In light of the above legal principles, even if the defendant's above error constituted the above act of co-defendant 2 of the court of first instance and joint tort, there is room for limiting liability against the defendant on the ground of the plaintiff's negligence unlike co-defendant 2 of the court of first instance. Thus, the court below's judgment to the same purport is just, and there is no error in the misapprehension of legal principles as to comparative negligence of joint tort, contrary to the allegation in the

4. Judgment on the remainder of the Defendant’s grounds of appeal

A. As to the first ground for appeal

As seen earlier, the fact that Co-Defendant 2 of the first instance trial held the certificate of registration for the cancellation of the registration for the establishment of the establishment of the creation of the creation of the creation of the creation of the creation of the creation of the neighboring property of this case cannot be deemed as the Plaintiff indicating the granting of the right to representation concerning the application for the cancellation registration. In addition, a certified judicial scrivener shall, upon being entrusted with the case, submit or present a certificate prepared in accordance with statutes, such as resident registration certificates and certificates of seal impression, etc., or verify that he/she is either the delegating or his/her agent (Article 25 of the Certified Judicial Scriveners Act). In addition, he/she was negligent by failing to know that the co-defendant 2 of the first instance trial did not have the right to representation concerning the application for the cancellation registration of the

Therefore, the judgment of the court below that rejected the defendant's assertion of expression representation in the same purport is just and acceptable, and there is no error in the misapprehension of legal principles as to expression representation, as otherwise alleged in the grounds of appeal.

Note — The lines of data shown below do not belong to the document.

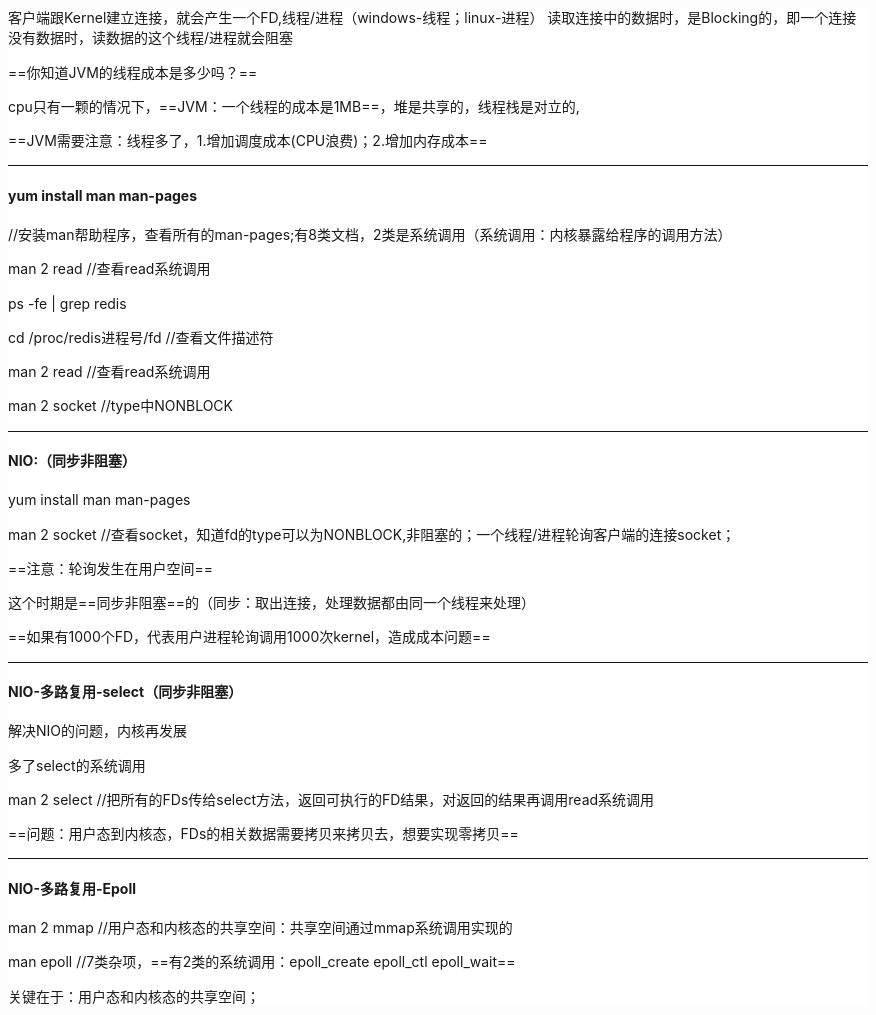 客户端跟Kernel建立连接，就会产生一个FD,线程/进程（windows-线程；linux-进程） 读取连接中的数据时，是Blocking的，即一个连接没有数据时，读数据的这个线程/进程就会阻塞

==你知道JVM的线程成本是多少吗？==

cpu只有一颗的情况下，==JVM：一个线程的成本是1MB==，堆是共享的，线程栈是对立的,

==JVM需要注意：线程多了，1.增加调度成本(CPU浪费)；2.增加内存成本==


---

#### yum install man man-pages  

//安装man帮助程序，查看所有的man-pages;有8类文档，2类是系统调用（系统调用：内核暴露给程序的调用方法）

man 2 read  //查看read系统调用

ps -fe | grep redis

cd /proc/redis进程号/fd   //查看文件描述符

man 2 read  //查看read系统调用

man 2 socket  //type中NONBLOCK 


---

#### NIO:（同步非阻塞）

yum install man man-pages 

man 2 socket //查看socket，知道fd的type可以为NONBLOCK,非阻塞的；一个线程/进程轮询客户端的连接socket；

==注意：轮询发生在用户空间==

这个时期是==同步非阻塞==的（同步：取出连接，处理数据都由同一个线程来处理）

==如果有1000个FD，代表用户进程轮询调用1000次kernel，造成成本问题==

---


#### NIO-多路复用-select（同步非阻塞）

解决NIO的问题，内核再发展

多了select的系统调用

man 2 select //把所有的FDs传给select方法，返回可执行的FD结果，对返回的结果再调用read系统调用

==问题：用户态到内核态，FDs的相关数据需要拷贝来拷贝去，想要实现零拷贝==


---

#### NIO-多路复用-Epoll

man 2 mmap //用户态和内核态的共享空间：共享空间通过mmap系统调用实现的

man epoll  //7类杂项，==有2类的系统调用：epoll_create   epoll_ctl   epoll_wait==

关键在于：用户态和内核态的共享空间；
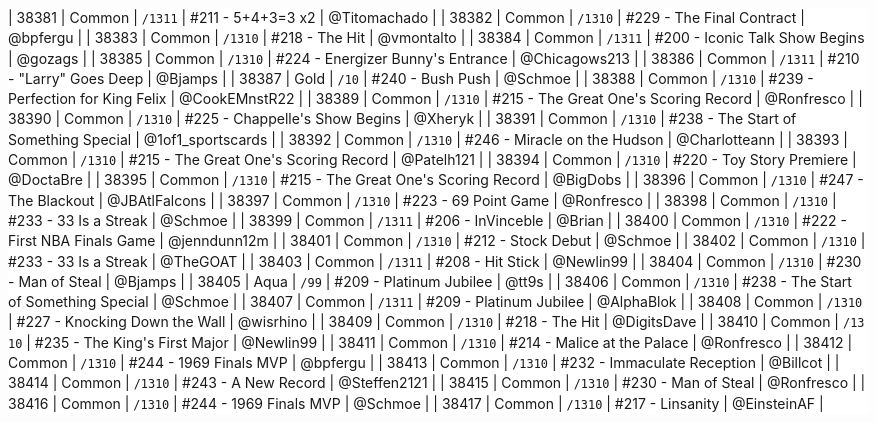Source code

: | 38381 | Common | `/1311` | #211 - 5+4+3=3 x2 | \@Titomachado |
| 38382 | Common | `/1310` | #229 - The Final Contract | \@bpfergu |
| 38383 | Common | `/1310` | #218 - The Hit | \@vmontalto |
| 38384 | Common | `/1311` | #200 - Iconic Talk Show Begins | \@gozags |
| 38385 | Common | `/1310` | #224 - Energizer Bunny&#039;s Entrance | \@Chicagows213 |
| 38386 | Common | `/1311` | #210 - &quot;Larry&quot; Goes Deep  | \@Bjamps |
| 38387 | Gold | `/10` | #240 - Bush Push | \@Schmoe |
| 38388 | Common | `/1310` | #239 - Perfection for King Felix | \@CookEMnstR22 |
| 38389 | Common | `/1310` | #215 - The Great One&#039;s Scoring Record  | \@Ronfresco |
| 38390 | Common | `/1310` | #225 - Chappelle&#039;s Show Begins | \@Xheryk |
| 38391 | Common | `/1310` | #238 - The Start of Something Special | \@1of1_sportscards |
| 38392 | Common | `/1310` | #246 - Miracle on the Hudson | \@Charlotteann |
| 38393 | Common | `/1310` | #215 - The Great One&#039;s Scoring Record  | \@Patelh121 |
| 38394 | Common | `/1310` | #220 - Toy Story Premiere | \@DoctaBre |
| 38395 | Common | `/1310` | #215 - The Great One&#039;s Scoring Record  | \@BigDobs |
| 38396 | Common | `/1310` | #247 - The Blackout  | \@JBAtlFalcons |
| 38397 | Common | `/1310` | #223 - 69 Point Game | \@Ronfresco |
| 38398 | Common | `/1310` | #233 - 33 Is a Streak | \@Schmoe |
| 38399 | Common | `/1311` | #206 - InVinceble | \@Brian |
| 38400 | Common | `/1310` | #222 - First NBA Finals Game | \@jenndunn12m |
| 38401 | Common | `/1310` | #212 - Stock Debut | \@Schmoe |
| 38402 | Common | `/1310` | #233 - 33 Is a Streak | \@TheGOAT |
| 38403 | Common | `/1311` | #208 - Hit Stick | \@Newlin99 |
| 38404 | Common | `/1310` | #230 - Man of Steal | \@Bjamps |
| 38405 | Aqua | `/99` | #209 - Platinum Jubilee  | \@tt9s |
| 38406 | Common | `/1310` | #238 - The Start of Something Special | \@Schmoe |
| 38407 | Common | `/1311` | #209 - Platinum Jubilee  | \@AlphaBlok |
| 38408 | Common | `/1310` | #227 - Knocking Down the Wall | \@wisrhino |
| 38409 | Common | `/1310` | #218 - The Hit | \@DigitsDave |
| 38410 | Common | `/1310` | #235 - The King&#039;s First Major | \@Newlin99 |
| 38411 | Common | `/1310` | #214 - Malice at the Palace | \@Ronfresco |
| 38412 | Common | `/1310` | #244 - 1969 Finals MVP | \@bpfergu |
| 38413 | Common | `/1310` | #232 - Immaculate Reception | \@Billcot |
| 38414 | Common | `/1310` | #243 - A New Record | \@Steffen2121 |
| 38415 | Common | `/1310` | #230 - Man of Steal | \@Ronfresco |
| 38416 | Common | `/1310` | #244 - 1969 Finals MVP | \@Schmoe |
| 38417 | Common | `/1310` | #217 - Linsanity | \@EinsteinAF |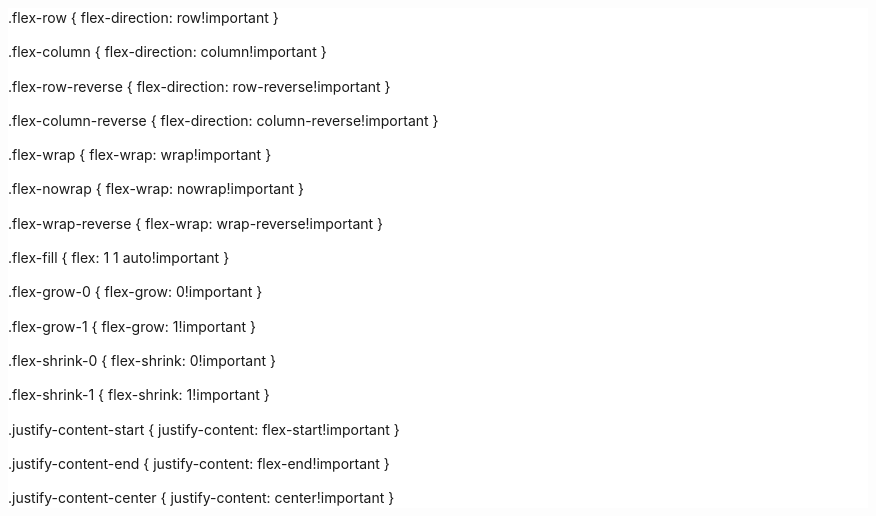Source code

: .flex-row {
    flex-direction: row!important
}

.flex-column {
    flex-direction: column!important
}

.flex-row-reverse {
    flex-direction: row-reverse!important
}

.flex-column-reverse {
    flex-direction: column-reverse!important
}

.flex-wrap {
    flex-wrap: wrap!important
}

.flex-nowrap {
    flex-wrap: nowrap!important
}

.flex-wrap-reverse {
    flex-wrap: wrap-reverse!important
}

.flex-fill {
    flex: 1 1 auto!important
}

.flex-grow-0 {
    flex-grow: 0!important
}

.flex-grow-1 {
    flex-grow: 1!important
}

.flex-shrink-0 {
    flex-shrink: 0!important
}

.flex-shrink-1 {
    flex-shrink: 1!important
}

.justify-content-start {
    justify-content: flex-start!important
}

.justify-content-end {
    justify-content: flex-end!important
}

.justify-content-center {
    justify-content: center!important
}
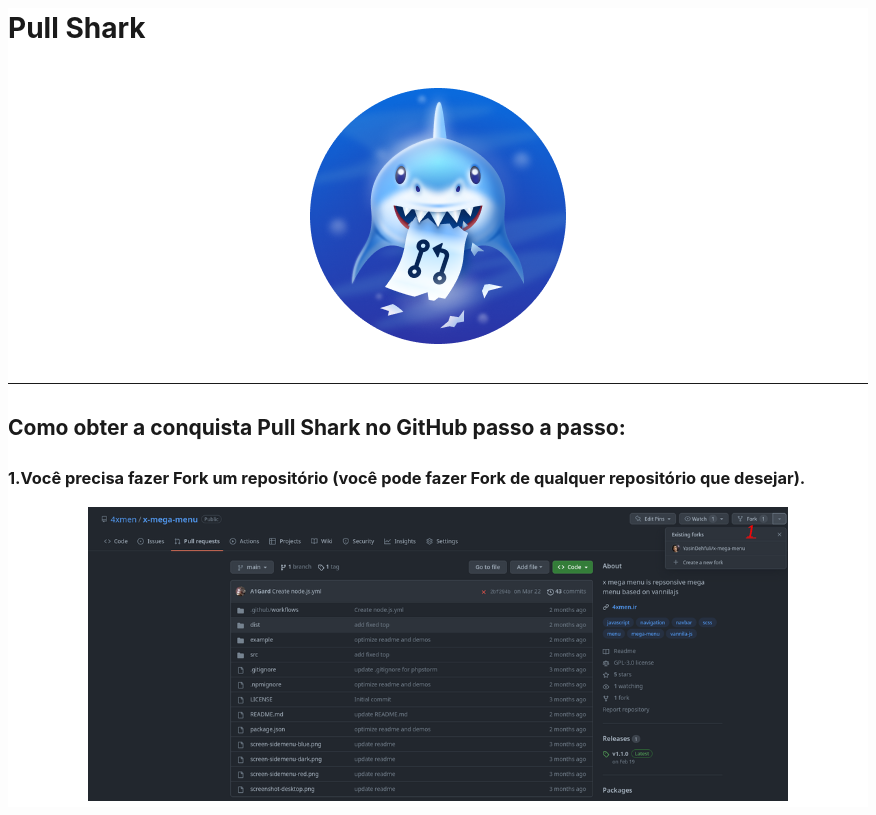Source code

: # Pull Shark

<div align="center"  >

<img width="296" src="../badges/PullShark.png" alt="QuickDraw-Pin">
</div>

<hr>

## Como obter a conquista Pull Shark no GitHub passo a passo:

### 1.Você precisa fazer Fork um repositório (você pode fazer Fork de qualquer repositório que desejar).

<div align="center">
<img width="700" src="../img/pull-shark/pull-step1.png" alt="pull-shark-step1.png">
</div>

B. Regarding ground of appeal No. 2

The ratification of an unauthorized representation or invalidation is a single act with knowledge of the fact that the effect of the act is attributed to the person in question, and it does not require a certain method with regard to the method of expressing his/her intent, explicitly or implicitly. However, in order to recognize an implied ratification, there must be circumstances to deem that the person in question has fully understood the legal status of the act in question and that the result of the act belongs to him/her on the basis of his/her intention. Therefore, in determining this, various relevant circumstances should be carefully examined (see Supreme Court Decision 2009Da37831, Sept. 24, 2009, etc.).

In light of the above legal principles, we affirm the judgment of the court below that the plaintiff cannot be deemed to have ratified the cancellation of the right to collateral security of the above company only with the fact that the plaintiff received KRW 10 million from the above company after the cancellation of the right to collateral security of this case, and there is no error in the misapprehension of legal principles as to ratification of the right to collateral

C. Regarding ground of appeal No. 3

In light of the evidence, etc. adopted by the court below through legitimate evidence examination, it is just for the court below to find that the person who has created the right to collateral security and the debtor submitted a registration certificate to a certified judicial scrivener upon delegation of cancellation of the right to collateral security has an intention of consent of the person who has created the right to collateral security, and there is no such practice, and even if such practice exists, it is contrary to the provisions of the above Certified Judicial Scriveners Act, so it cannot be recognized that the plaintiff has expressed his/her intention of consent. Accordingly, the court below's decision to the same purport is justified,

5. Conclusion

Therefore, the judgment of the court below is reversed and the case is remanded to the court below for a new trial and determination. It is so decided as per Disposition by the assent of all participating Justices on the bench.